The key pair in this case refers to the AccessKey and SecretKey that EC2-like cloud providers give for their REST interface. The vm_id and vm_type correspond to EC2's AMI_ID and AMI_TYPE descriptors. Each cloud implementation will have their own definitions for what these descriptors mean. In this example, the actual values will be configured by the Frontend.

This must match the value specified in the Factory for the credentials to be matched properly

See Frontend Configuration for a complete description.

vm_id Element attribute for <credential> "ami-7bf43812"

Since the <type> attribute contains vm_id, it must be specified here. See the specific cloud implementation for the correct vm_id value.
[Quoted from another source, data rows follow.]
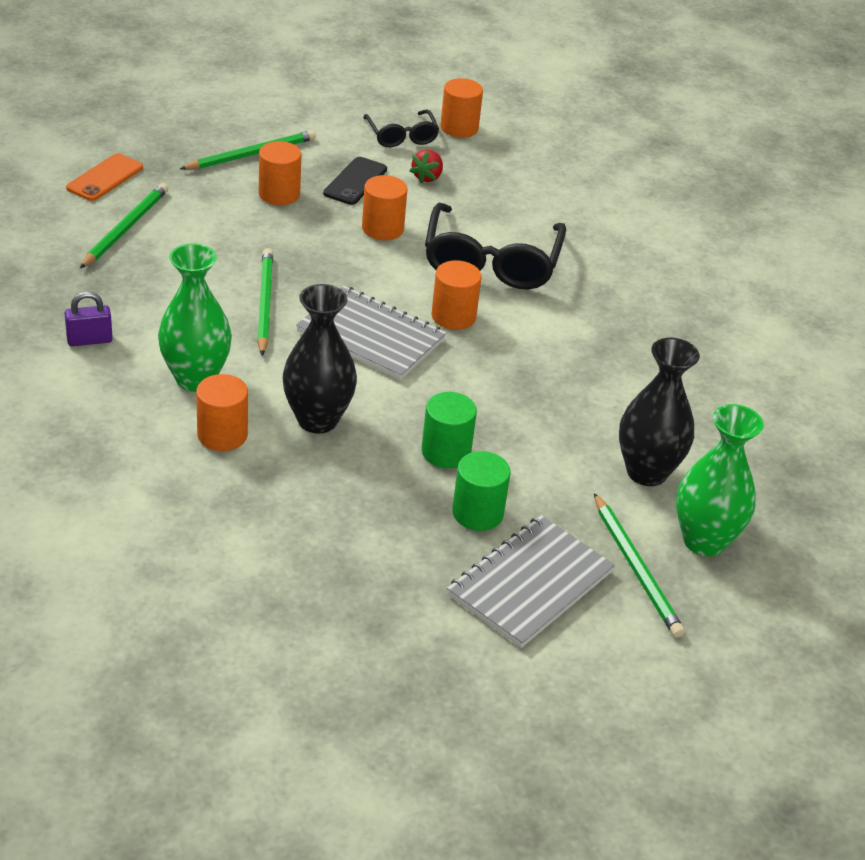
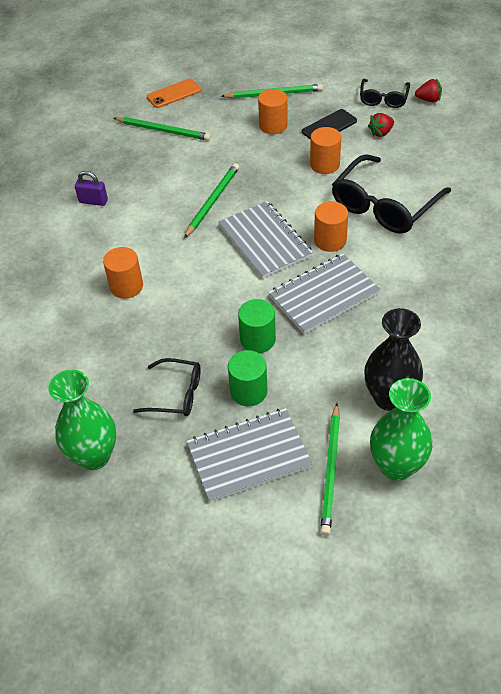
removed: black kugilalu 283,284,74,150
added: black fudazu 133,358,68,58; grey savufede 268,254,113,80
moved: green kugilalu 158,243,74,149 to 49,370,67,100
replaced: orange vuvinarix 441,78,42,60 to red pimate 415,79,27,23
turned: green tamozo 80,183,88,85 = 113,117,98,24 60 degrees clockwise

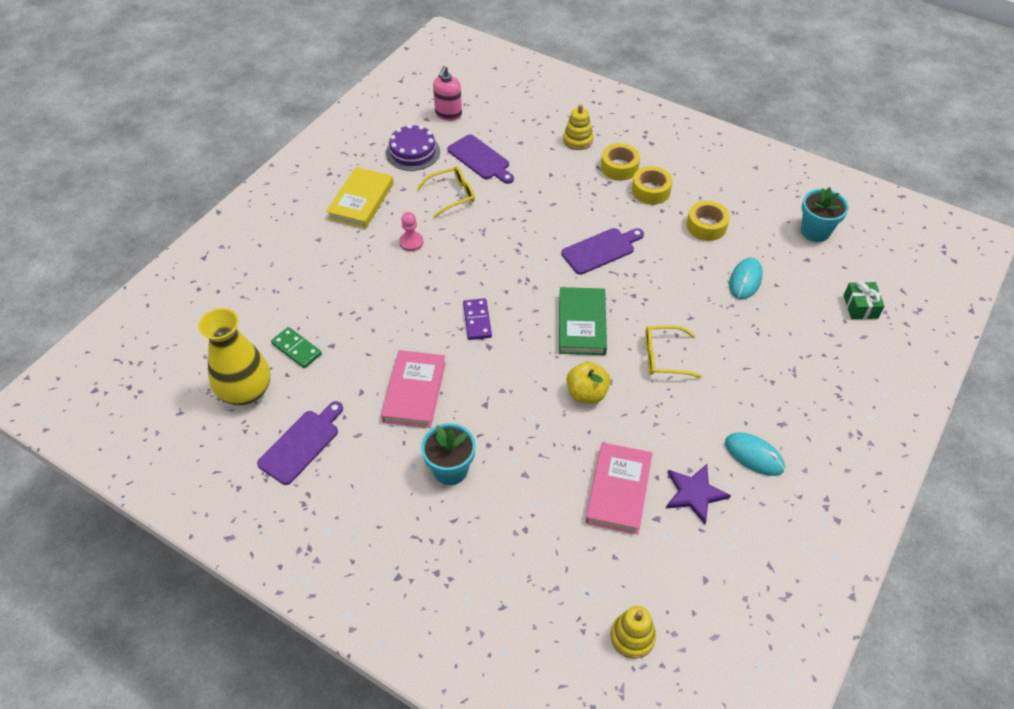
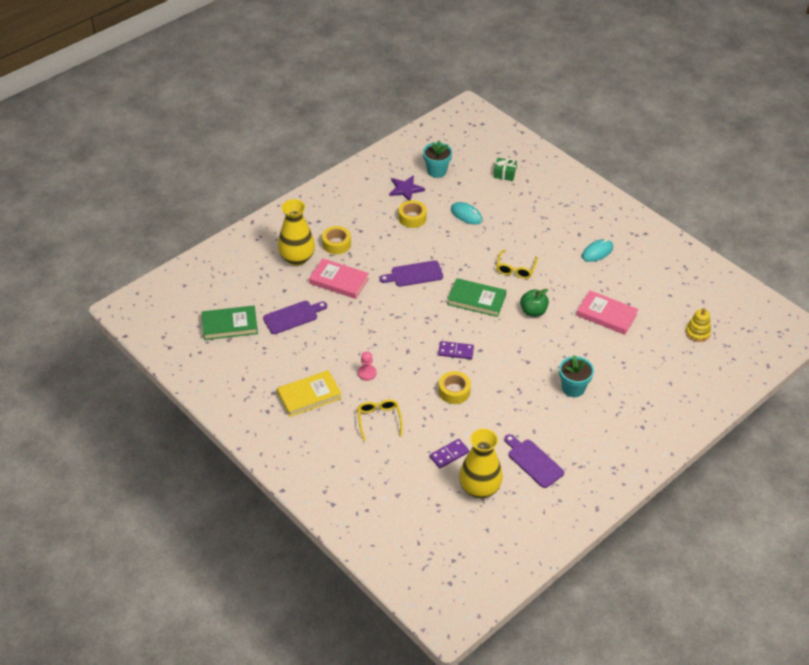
removed: purple pagino 386,124,54,47
moved: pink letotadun 381,350,65,78 to 309,258,60,41; yellow fudazu 416,166,59,52 to 357,399,46,42; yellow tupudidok 632,166,41,39 to 439,371,32,33; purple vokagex 666,464,65,60 to 389,175,36,26
replaced: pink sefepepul 433,66,29,55 to green letotadun 201,306,57,34; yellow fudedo 563,104,30,46 to yellow kugilalu 278,199,37,67
recoloured: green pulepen 271,327,51,41 to purple pulepen 430,439,39,29; yellow vabilo 566,362,44,42 to green vabilo 520,289,29,28
turned: yellow letotadun 326,167,68,62 = 277,370,65,47 60 degrees counterclockwise; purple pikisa 561,228,83,47 = 379,260,64,27 90 degrees counterclockwise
In this example, a generic VM has been uploaded to Amazon EC2 and is ready for use.

See Frontend Configuration for a complete description.

vm_type Element attribute for <credential> "m1.large"

Since the <type> attribute contains vm_type, it must be specified here. See the specific cloud implementation for the correct vm_type value. In this example, a generic VM has been uploaded to Amazon EC2 and is ready for use.

See Frontend Configuration for a complete description.

vm_id_fname Element attribute for <credential> "/path/to/file_with_vm_id"

Alternate means to provide the vm_id. If vm_id_fname is configured, updated vm_id from the file is used without a need to reconfigure the Frontend service. If vm_id and vm_id_fname are both found in the configuration, vm_id_fname will be used. vm_id_fname should contain a line in following format

VM_ID=ami-7bf43812
Note: both vm_id_fname and vm_type_fname can use the same text file.
vm_type_fname Element attribute for <credential> "/path/to/vm_type_fname"

Alternate means to provide the vm_type. If vm_type_fname is configured, updated vm_type from the file is used without a need to reconfigure the Frontend service. If vm_type and vm_type_fname are both found in the configuration, vm_type_fname will be used. vm_type_fname should contain a line in following format

VM_TYPE=c3.large
Note: both vm_id_fname and vm_type_fname can use the same text file.
pilotabsfname Element attribute for <credential> "/path/to/pilot_proxy"

A proxy for the pilot is required in all cases, even if proxies are not used to authenticate on the gatekeeper. This is because the proxy is used to establish secure communication between the pilot and the user collector.

See Frontend Configuration for a complete description.